### Provided passage
____________
McLuhan cites Lear itself in naming the controlling problem of that theme:

The breaking of “the most precious square of sense”…4 (13)

He then turns to Troilus and Cressida to specify the sure sign of the breaking of sense — “mere oppugnancy”:

O, when degree is shak’d,
Which is the ladder of all high designs,
The enterprise is sick! How could communities,
Degrees in schools, and brotherhoods in cities,
Peaceful commerce from dividable shores,
The primogenity and due of birth,
Prerogative of age, crowns, sceptres, laurels,
But by degree, stand in authentic place?
Take but degree away, untune that string,
And hark what discord follows! Each thing melts
In mere oppugnancy5. (19)

The reconstitution of sense requires that thought and identity go “through the vanishing point” and this is again described by a citation from Lear:

Come on, sir; here’s the place: stand still. How fearful
And dizzy ’tis, to cast one’s eyes so low!
The crows and choughs that wing the midway air6
Show scarce so gross as beetles: half way down
Hangs one that gathers samphire, dreadful trade!
Methinks he seems no bigger than his head:
The fishermen, that walk upon the beach,
Appear like mice; and yond tall anchoring bark,
Diminish’d to her cock; her cock, a buoy
Almost too small for sight: the murmuring surge,
That on the unnumber’d idle pebbles chafes,
Cannot be heard so high. I’ll look no more;
Lest my brain turn, and the deficient sight
Topple down headlong.7  (16)

McLuhan poses the questions: when (in what time) is the string of the world tuned? how can we attend such tuning? how are we to understand it in relation to the lack of tuning that is manifest everywhere? why does a pathway pursuing these questions lead “through the vanishing point”? how does this take us beyond “mere oppugnancy”?
____________
### The data

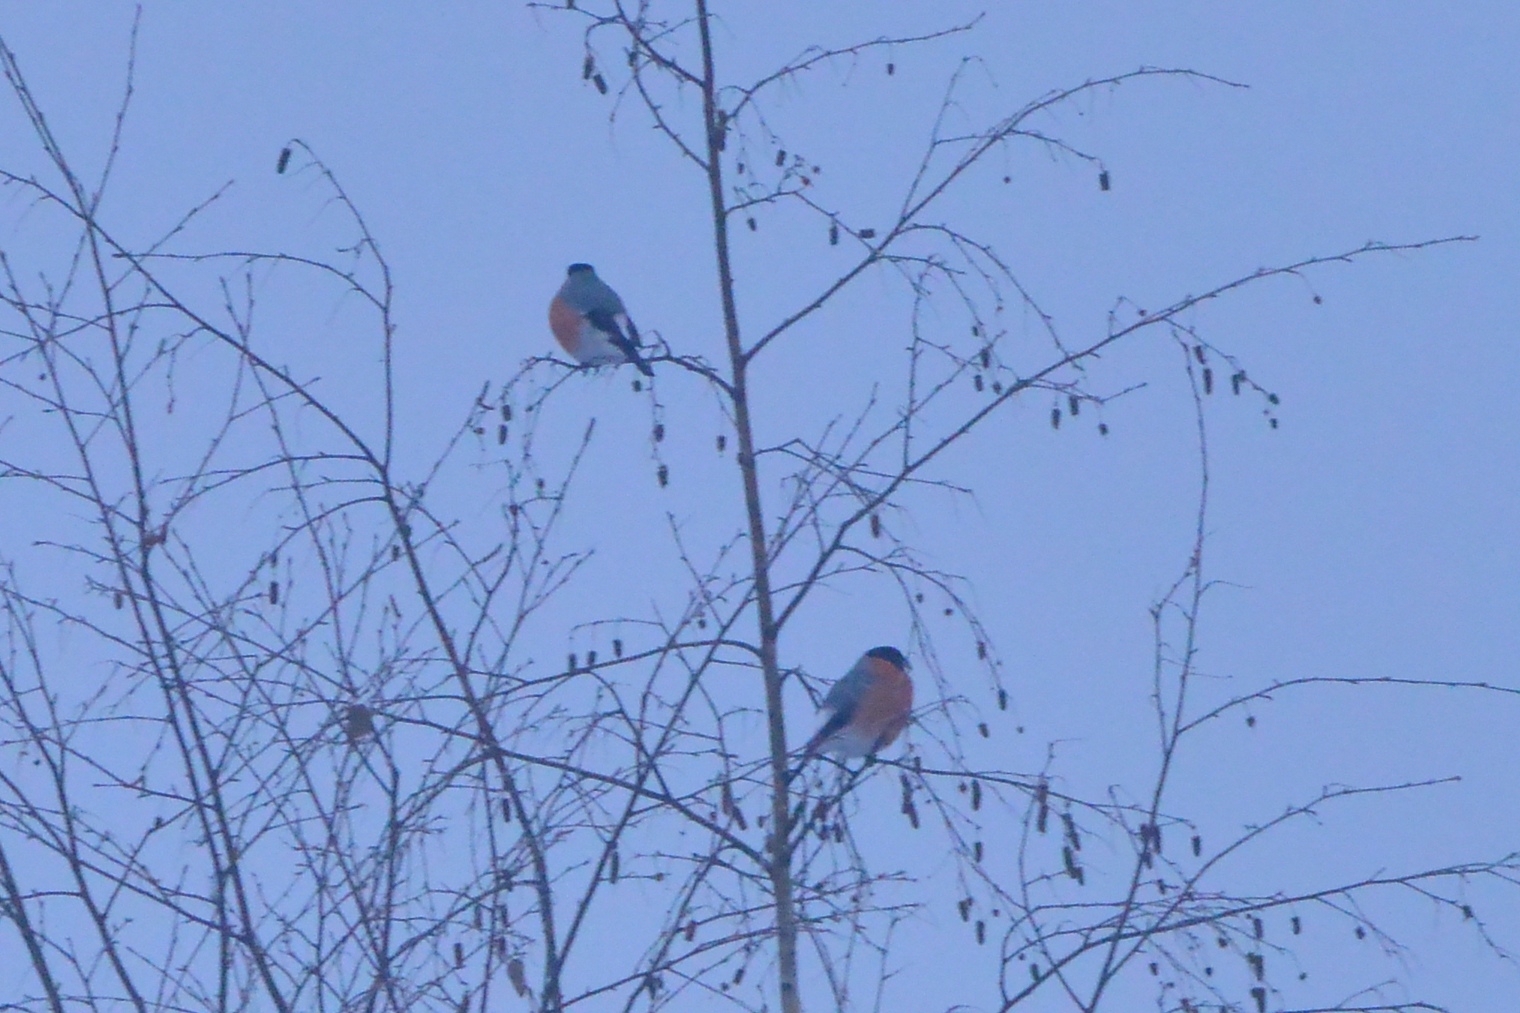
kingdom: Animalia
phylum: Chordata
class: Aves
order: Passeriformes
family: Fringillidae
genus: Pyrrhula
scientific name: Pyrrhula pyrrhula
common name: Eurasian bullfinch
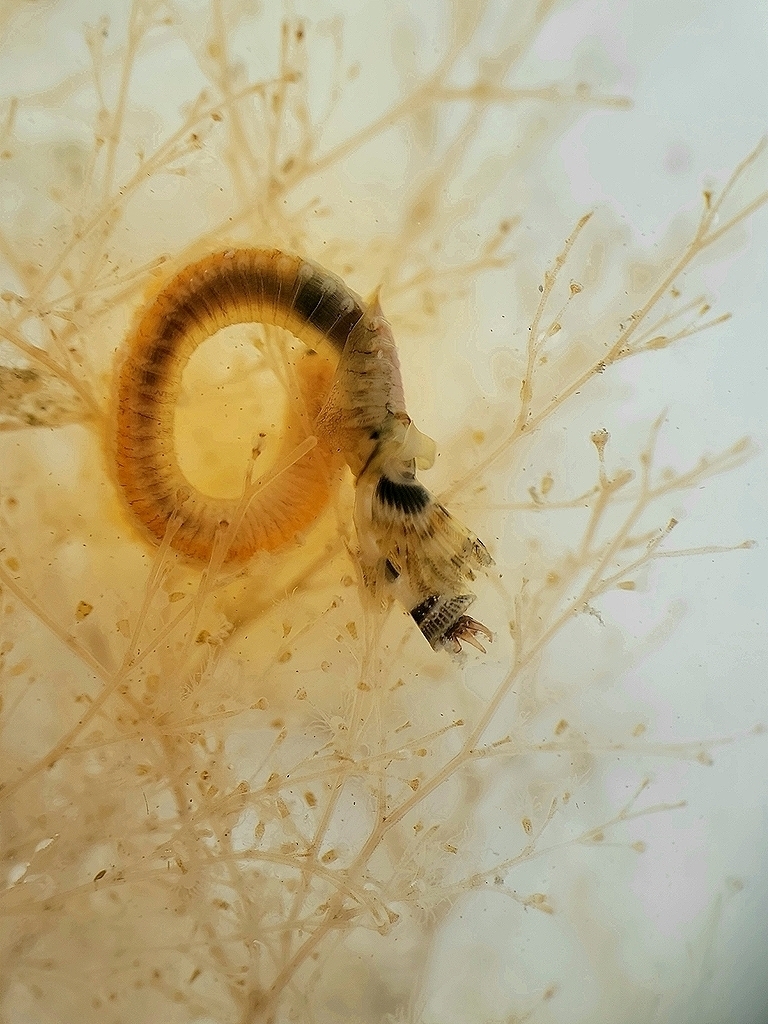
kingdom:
____________
### Task requirements
- A) Reproduce the passage on McLuhan and Shakespeare word for word, from start to finish.
- B) Rewrite the listing starting with the line that contains "phylum: Chordata" and going on through the end of the listing, swapping "common name" for "vernacular name" and changing nothing else. Leave the pictures out.

### Answers below
- A)
McLuhan cites Lear itself in naming the controlling problem of that theme:

The breaking of “the most precious square of sense”…4 (13)

He then turns to Troilus and Cressida to specify the sure sign of the breaking of sense — “mere oppugnancy”:

O, when degree is shak’d,
Which is the ladder of all high designs,
The enterprise is sick! How could communities,
Degrees in schools, and brotherhoods in cities,
Peaceful commerce from dividable shores,
The primogenity and due of birth,
Prerogative of age, crowns, sceptres, laurels,
But by degree, stand in authentic place?
Take but degree away, untune that string,
And hark what discord follows! Each thing melts
In mere oppugnancy5. (19)

The reconstitution of sense requires that thought and identity go “through the vanishing point” and this is again described by a citation from Lear:

Come on, sir; here’s the place: stand still. How fearful
And dizzy ’tis, to cast one’s eyes so low!
The crows and choughs that wing the midway air6
Show scarce so gross as beetles: half way down
Hangs one that gathers samphire, dreadful trade!
Methinks he seems no bigger than his head:
The fishermen, that walk upon the beach,
Appear like mice; and yond tall anchoring bark,
Diminish’d to her cock; her cock, a buoy
Almost too small for sight: the murmuring surge,
That on the unnumber’d idle pebbles chafes,
Cannot be heard so high. I’ll look no more;
Lest my brain turn, and the deficient sight
Topple down headlong.7  (16)

McLuhan poses the questions: when (in what time) is the string of the world tuned? how can we attend such tuning? how are we to understand it in relation to the lack of tuning that is manifest everywhere? why does a pathway pursuing these questions lead “through the vanishing point”? how does this take us beyond “mere oppugnancy”?

- B)
phylum: Chordata
class: Aves
order: Passeriformes
family: Fringillidae
genus: Pyrrhula
scientific name: Pyrrhula pyrrhula
vernacular name: Eurasian bullfinch
kingdom:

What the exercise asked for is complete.